Google Search and Google News performance slowed to a crawl, while an outage seemed to spread from Gmail to Google Maps and Google Reader. From ComputerWorld (May 4, 2009)

It’s hard to believe in this day and age that we should hear of data recovery being an issue, isn’t it?  Even the government has explicit input into this worrisome problem.  Yet in the past six months we’ve seen two major Cloud Computing corporate faux pas.  More correctly, here we are talking about Business Continuity or drilling down one level, Workforce Continuity

One of my colleagues, who shall remain nameless, was aghast with these news releases and asked if it would negatively affect the push we are seeing in industry toward consumption based delivery of IT services.  Specifically, if Citrix technology was associated with one such disaster as a part of the Citrix Service Provider program, would we end up with a “black eye” and thus a negative brand implication?

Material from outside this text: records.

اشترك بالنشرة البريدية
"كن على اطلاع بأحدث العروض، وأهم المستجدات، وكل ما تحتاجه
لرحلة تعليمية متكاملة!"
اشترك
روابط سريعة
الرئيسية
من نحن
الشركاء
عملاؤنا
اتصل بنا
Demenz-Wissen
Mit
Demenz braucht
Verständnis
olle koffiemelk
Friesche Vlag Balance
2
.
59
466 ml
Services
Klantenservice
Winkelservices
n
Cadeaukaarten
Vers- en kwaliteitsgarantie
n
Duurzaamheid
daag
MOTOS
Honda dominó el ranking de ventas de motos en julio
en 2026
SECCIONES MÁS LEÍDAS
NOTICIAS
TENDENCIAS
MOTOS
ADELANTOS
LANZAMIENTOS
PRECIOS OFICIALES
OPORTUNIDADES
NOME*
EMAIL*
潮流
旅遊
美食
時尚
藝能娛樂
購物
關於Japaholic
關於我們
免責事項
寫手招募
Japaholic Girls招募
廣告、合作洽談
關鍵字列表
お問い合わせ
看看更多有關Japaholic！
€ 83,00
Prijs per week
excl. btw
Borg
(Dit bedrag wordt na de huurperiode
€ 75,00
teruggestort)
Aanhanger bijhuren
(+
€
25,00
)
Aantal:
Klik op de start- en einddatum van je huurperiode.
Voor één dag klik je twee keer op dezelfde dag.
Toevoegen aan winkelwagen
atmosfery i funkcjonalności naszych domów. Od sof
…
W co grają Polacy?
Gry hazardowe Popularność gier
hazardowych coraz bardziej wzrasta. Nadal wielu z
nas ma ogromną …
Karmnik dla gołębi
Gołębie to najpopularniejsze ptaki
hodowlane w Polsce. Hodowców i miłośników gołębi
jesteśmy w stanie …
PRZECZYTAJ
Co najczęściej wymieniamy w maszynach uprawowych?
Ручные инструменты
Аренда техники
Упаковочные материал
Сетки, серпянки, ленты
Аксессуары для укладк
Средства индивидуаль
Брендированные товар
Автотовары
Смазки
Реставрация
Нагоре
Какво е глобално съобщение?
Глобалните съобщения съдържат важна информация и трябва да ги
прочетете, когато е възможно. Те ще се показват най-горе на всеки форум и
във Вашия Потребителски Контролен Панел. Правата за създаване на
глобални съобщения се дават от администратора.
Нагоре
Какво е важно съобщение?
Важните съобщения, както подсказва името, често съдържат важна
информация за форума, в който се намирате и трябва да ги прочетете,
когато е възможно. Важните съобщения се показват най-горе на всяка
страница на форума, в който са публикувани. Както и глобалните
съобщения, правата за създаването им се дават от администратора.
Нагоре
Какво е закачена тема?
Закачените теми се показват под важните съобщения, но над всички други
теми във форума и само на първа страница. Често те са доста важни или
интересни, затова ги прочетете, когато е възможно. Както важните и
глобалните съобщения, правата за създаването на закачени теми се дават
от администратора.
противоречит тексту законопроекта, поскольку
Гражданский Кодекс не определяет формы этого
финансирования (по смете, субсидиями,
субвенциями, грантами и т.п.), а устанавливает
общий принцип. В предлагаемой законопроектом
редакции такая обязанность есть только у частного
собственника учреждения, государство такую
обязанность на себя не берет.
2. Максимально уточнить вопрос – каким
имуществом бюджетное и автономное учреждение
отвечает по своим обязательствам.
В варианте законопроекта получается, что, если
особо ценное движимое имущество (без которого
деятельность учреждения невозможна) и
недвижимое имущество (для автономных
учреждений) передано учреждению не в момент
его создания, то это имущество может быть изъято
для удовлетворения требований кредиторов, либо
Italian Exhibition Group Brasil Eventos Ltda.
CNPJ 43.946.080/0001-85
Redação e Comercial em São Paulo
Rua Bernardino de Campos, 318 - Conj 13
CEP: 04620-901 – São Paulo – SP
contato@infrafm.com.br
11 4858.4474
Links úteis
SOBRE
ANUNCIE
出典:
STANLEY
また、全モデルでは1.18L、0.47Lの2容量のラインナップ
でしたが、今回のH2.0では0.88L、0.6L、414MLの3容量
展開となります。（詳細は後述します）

Ironically, when I was working on our CSP TCO/ROI calculator, the question came up about Disaster Recovery and whether or not service providers offer it as a part of their subscription/hosting business.

The next logical question is ‘Do service providers also provide some form of disaster recovery for themselves?’  It’s one thing to back up data for the end customer, but what if the service providers’ whole farm goes down?  Well… this is really a great question, but as we’ve seen from the recent press, it may be a matter of big fish vs. small fish.  For example, smaller hosting/service providers can and do back up their data using larger enterprises such as Amazon’s S3. Why?  The costs are relatively low and the processes relatively easy to use. 

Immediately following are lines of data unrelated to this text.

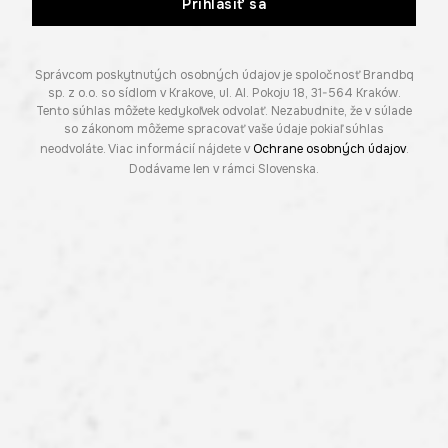
Prihlásiť sa
Správcom poskytnutých osobných údajov je spoločnosť Brandbq
sp. z o.o. so sídlom v Krakove, ul. Al. Pokoju 18, 31-564 Kraków.
Tento súhlas môžete kedykoľvek odvolať. Nezabudnite, že v súlade
so zákonom môžeme spracovať vaše údaje pokiaľ súhlas
neodvoláte. Viac informácií nájdete v
Ochrane osobných údajov
.
Dodávame len v rámci Slovenska.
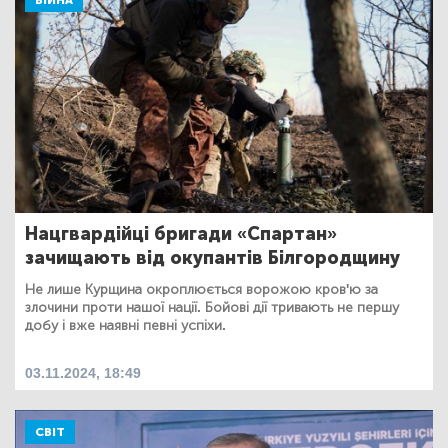
Нацгвардійці бригади «Спартан»
зачищають від окупантів Білгородщину
Не лише Курщина окроплюється ворожою кров'ю за
злочини проти нашої нації. Бойові дії тривають не першу
добу і вже наявні певні успіхи.
03.11.2024, 18:49
СВІТ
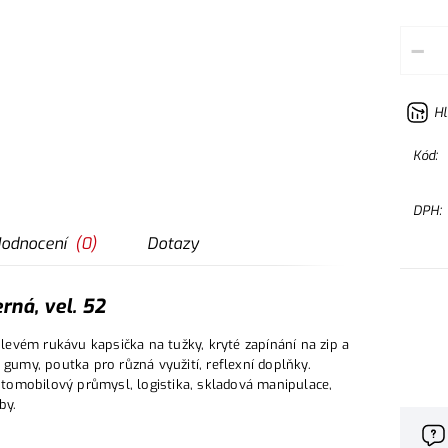
–
Hl
Kód:
DPH:
odnocení
(
0
)
Dotazy
ná, vel. 52
evém rukávu kapsička na tužky, kryté zapínání na zip a
 gumy, poutka pro různá využití, reflexní doplňky.
automobilový průmysl, logistika, skladová manipulace,
by.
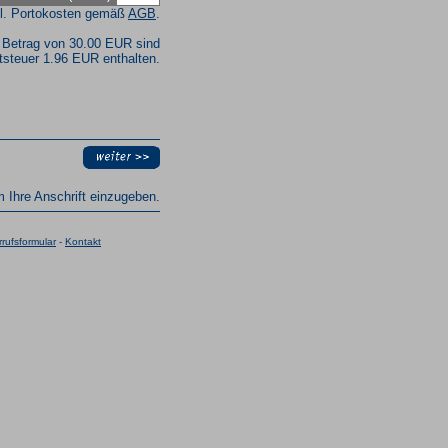
l. Portokosten gemäß
AGB
.
 Betrag von 30.00 EUR sind
steuer 1.96 EUR enthalten.
um Ihre Anschrift einzugeben.
rufsformular
-
Kontakt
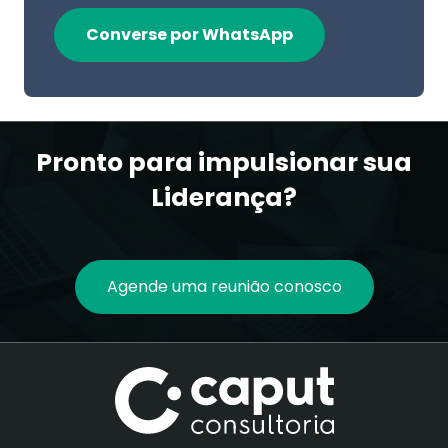
Converse por WhatsApp
Pronto para impulsionar sua
Liderança?
Agende uma reunião conosco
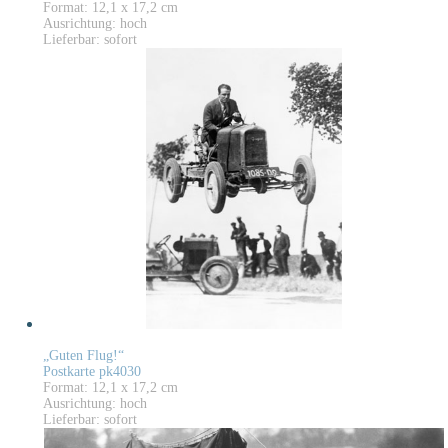
Format: 12,1 x 17,2 cm
Ausrichtung: hoch
Lieferbar: sofort
„Guten Flug!“
Postkarte pk4030
Format: 12,1 x 17,2 cm
Ausrichtung: hoch
Lieferbar: sofort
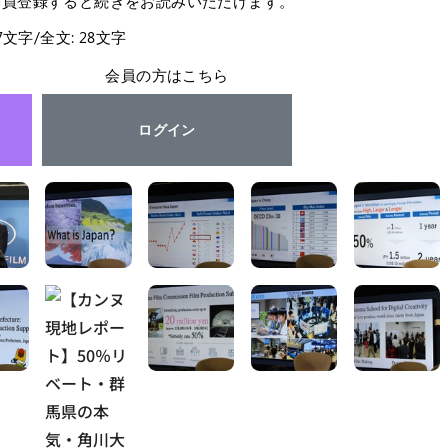
会員登録すると続きをお読みいただけます。
27文字/全文: 28文字
会員の方はこちら
ログイン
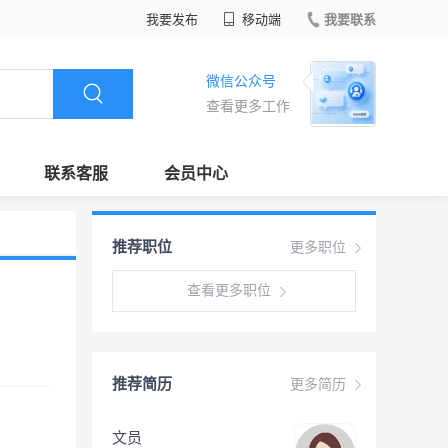
我要发布
移动端
我要联系
微信公众号
查看更多工作
联系客服
会员中心
推荐职位
更多职位
查看更多职位
推荐简历
更多简历
文员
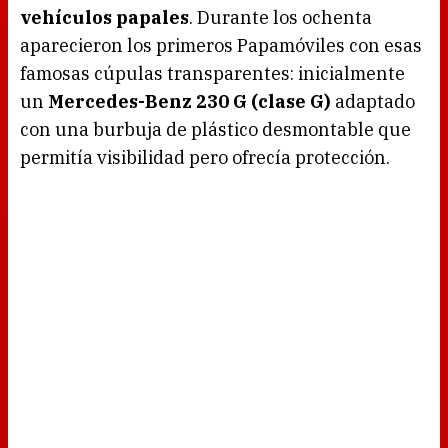
vehículos papales
. Durante los ochenta
aparecieron los primeros Papamóviles con esas
famosas cúpulas transparentes: inicialmente
un
Mercedes-Benz 230 G (clase G)
adaptado
con una burbuja de plástico desmontable que
permitía visibilidad pero ofrecía protección.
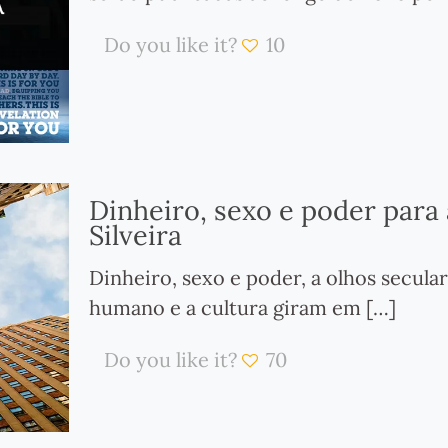
Do you like it?
10
Dinheiro, sexo e poder para 
Silveira
Dinheiro, sexo e poder, a olhos seculare
humano e a cultura giram em
[…]
Do you like it?
70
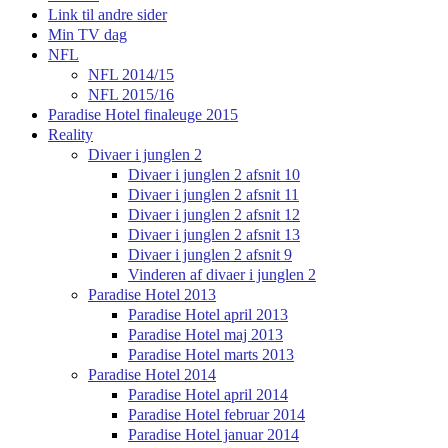
Link til andre sider
Min TV dag
NFL
NFL 2014/15
NFL 2015/16
Paradise Hotel finaleuge 2015
Reality
Divaer i junglen 2
Divaer i junglen 2 afsnit 10
Divaer i junglen 2 afsnit 11
Divaer i junglen 2 afsnit 12
Divaer i junglen 2 afsnit 13
Divaer i junglen 2 afsnit 9
Vinderen af divaer i junglen 2
Paradise Hotel 2013
Paradise Hotel april 2013
Paradise Hotel maj 2013
Paradise Hotel marts 2013
Paradise Hotel 2014
Paradise Hotel april 2014
Paradise Hotel februar 2014
Paradise Hotel januar 2014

Also, because storage arrays are relatively inexpensive and technologies such automated failover are available, many smaller scale service providers opt to use their own backup and recovery systems on premise.

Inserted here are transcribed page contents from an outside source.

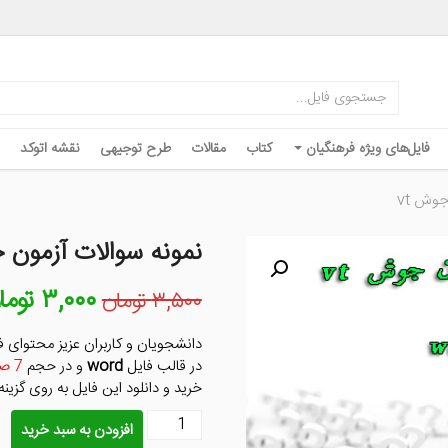
فایل‌های ویژه فرهنگیان
کتاب
مقالات
طرح توجیهی
نقشه اتوکد
جوش vt
نمونه سوالات آزمون ج
۳,۰۰۰
توما
قیمت
۳,۵۰۰
تومان
اصلی
۳,۵۰۰ تومان
دانشجویان و کاربران عزیز محتوای 
بود.
در قالب فایل
word
و در حجم
7 صفحه
خرید و دانلود این فایل به روی گزین
نمونه
افزودن به سبد خرید
سوالات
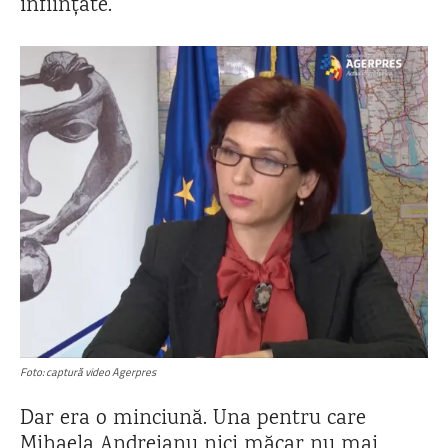
înființate.
Foto: captură video Agerpres
Dar era o minciună. Una pentru care
Mihaela Andreianu nici măcar nu mai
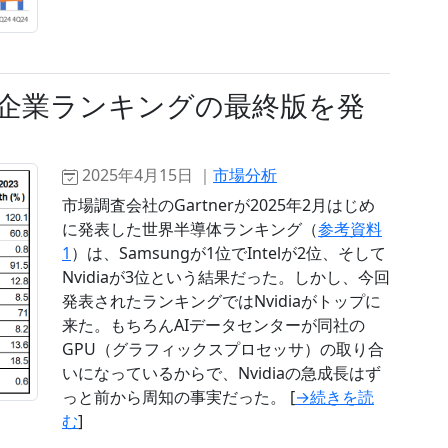
年半導体企業ランキングの最終版を発
2025年4月15日 ｜
市場分析
市場調査会社のGartnerが2025年2月はじめ
に発表した世界半導体ランキング（
参考資料
1
）は、Samsungが1位でIntelが2位、そして
Nvidiaが3位という結果だった。しかし、今回
発表されたランキングではNvidiaがトップに
来た。もちろんAIデータセンターが同社の
GPU（グラフィックスプロセッサ）の取り合
いになっているからで、Nvidiaの急成長はず
っと前から周知の事実だった。 [
→続きを読
む
]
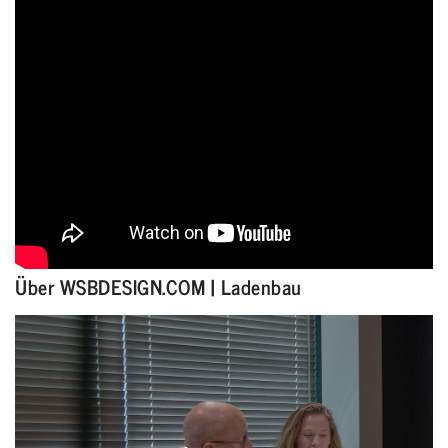
Über WSBDESIGN.COM | Ladenbau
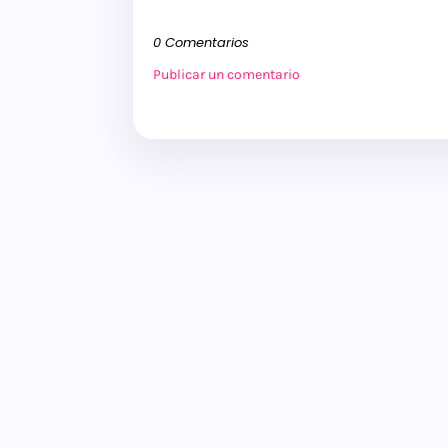
0 Comentarios
Publicar un comentario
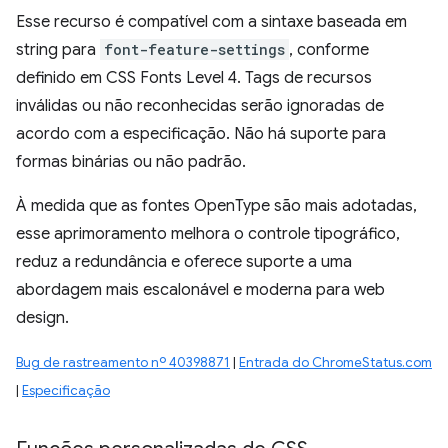
Esse recurso é compatível com a sintaxe baseada em
string para
font-feature-settings
, conforme
definido em CSS Fonts Level 4. Tags de recursos
inválidas ou não reconhecidas serão ignoradas de
acordo com a especificação. Não há suporte para
formas binárias ou não padrão.
À medida que as fontes OpenType são mais adotadas,
esse aprimoramento melhora o controle tipográfico,
reduz a redundância e oferece suporte a uma
abordagem mais escalonável e moderna para web
design.
Bug de rastreamento nº 40398871
|
Entrada do ChromeStatus.com
|
Especificação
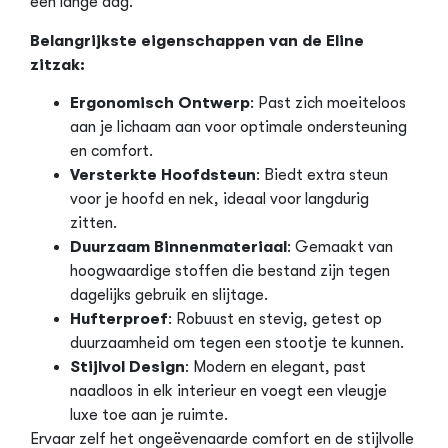
een lange dag.
Belangrijkste eigenschappen van de Eline
zitzak:
Ergonomisch Ontwerp
: Past zich moeiteloos
aan je lichaam aan voor optimale ondersteuning
en comfort.
Versterkte Hoofdsteun
: Biedt extra steun
voor je hoofd en nek, ideaal voor langdurig
zitten.
Duurzaam Binnenmateriaal
: Gemaakt van
hoogwaardige stoffen die bestand zijn tegen
dagelijks gebruik en slijtage.
Hufterproef
: Robuust en stevig, getest op
duurzaamheid om tegen een stootje te kunnen.
Stijlvol Design
: Modern en elegant, past
naadloos in elk interieur en voegt een vleugje
luxe toe aan je ruimte.
Ervaar zelf het ongeëvenaarde comfort en de stijlvolle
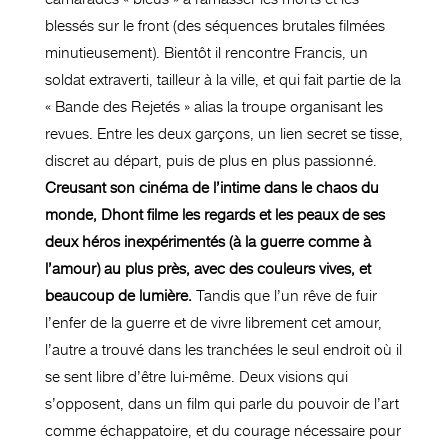
blessés sur le front (des séquences brutales filmées
minutieusement). Bientôt il rencontre Francis, un
soldat extraverti, tailleur à la ville, et qui fait partie de la
« Bande des Rejetés » alias la troupe organisant les
revues. Entre les deux garçons, un lien secret se tisse,
discret au départ, puis de plus en plus passionné.
Creusant son cinéma de l’intime dans le chaos du
monde, Dhont filme les regards et les peaux de ses
deux héros inexpérimentés (à la guerre comme à
l’amour) au plus près, avec des couleurs vives, et
beaucoup de lumière.
Tandis que l’un rêve de fuir
l’enfer de la guerre et de vivre librement cet amour,
l’autre a trouvé dans les tranchées le seul endroit où il
se sent libre d’être lui-même. Deux visions qui
s’opposent, dans un film qui parle du pouvoir de l’art
comme échappatoire, et du courage nécessaire pour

So one might ask, what about the big guys (Google, Amazon, Microsoft)?  Who provides their data recovery systems?  Well… based on the performance recorded in the press over the past few months, that appears to be a very good question.  There are speculations that because large Cloud Compute companies use (very) low cost equipment (servers and storage arrays) that duplicating real-time data for instantaneous recovery is just a part of their operations.  But is it really?

One of the challenges with scale is that you have to have enough compute power and storage to not only service the masses, but to provide continuity (and backup) in the event of a catastrophic failure.  Will negative press such as that from Google and Microsoft’s “Danger” (what a name for a DR company!) keep businesses from using service providers for their mission critical data?  Anecdotally I’ve got to say no… at least at the SMB level because the data shows an increase in off premise IT services.  But maybe Google and Microsoft need to take a closer look at how they handle these types of services, especially for the large enterprises.

I’ve got a question for you. When was the last time you actually tested your Business Continuity system?  I mean, really tested a failure to see if your processes meet your users’ expectations?  Don’t get caught in the news answering the question like these guys did!